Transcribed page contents
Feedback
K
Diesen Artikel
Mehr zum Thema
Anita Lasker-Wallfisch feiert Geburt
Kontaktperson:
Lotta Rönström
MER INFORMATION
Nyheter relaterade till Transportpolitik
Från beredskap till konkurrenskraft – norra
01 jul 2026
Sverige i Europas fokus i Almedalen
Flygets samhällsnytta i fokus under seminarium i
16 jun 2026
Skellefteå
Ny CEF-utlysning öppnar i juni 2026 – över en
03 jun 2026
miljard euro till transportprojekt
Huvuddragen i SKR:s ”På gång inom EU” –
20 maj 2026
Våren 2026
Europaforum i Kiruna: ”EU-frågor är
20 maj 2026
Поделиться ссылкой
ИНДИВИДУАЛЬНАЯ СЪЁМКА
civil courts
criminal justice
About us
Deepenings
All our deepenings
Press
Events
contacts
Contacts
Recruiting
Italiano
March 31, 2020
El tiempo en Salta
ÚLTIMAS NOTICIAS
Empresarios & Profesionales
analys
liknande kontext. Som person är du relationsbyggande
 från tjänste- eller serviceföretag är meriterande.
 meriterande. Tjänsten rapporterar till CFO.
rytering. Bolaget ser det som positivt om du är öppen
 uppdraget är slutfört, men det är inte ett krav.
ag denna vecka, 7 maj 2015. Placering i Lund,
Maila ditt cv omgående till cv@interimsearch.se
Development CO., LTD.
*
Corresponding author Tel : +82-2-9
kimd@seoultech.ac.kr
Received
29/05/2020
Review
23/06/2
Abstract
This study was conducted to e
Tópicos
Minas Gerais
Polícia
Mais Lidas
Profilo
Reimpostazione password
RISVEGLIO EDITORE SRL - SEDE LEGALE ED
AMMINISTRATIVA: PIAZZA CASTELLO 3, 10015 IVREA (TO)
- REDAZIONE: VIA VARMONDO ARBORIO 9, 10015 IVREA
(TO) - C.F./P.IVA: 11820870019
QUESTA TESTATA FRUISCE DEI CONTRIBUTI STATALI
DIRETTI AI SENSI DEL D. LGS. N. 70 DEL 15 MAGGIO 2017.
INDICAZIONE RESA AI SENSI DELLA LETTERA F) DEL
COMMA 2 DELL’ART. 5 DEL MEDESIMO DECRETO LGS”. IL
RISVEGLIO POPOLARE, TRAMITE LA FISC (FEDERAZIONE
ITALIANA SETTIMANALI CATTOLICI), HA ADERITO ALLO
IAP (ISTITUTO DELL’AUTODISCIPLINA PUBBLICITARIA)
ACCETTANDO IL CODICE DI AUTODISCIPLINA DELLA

**Written task**
Taking every line of the records in turn, count the ones holding "AUTODISCIPLINA", and state nothing but the number.

**Exercise solution**
2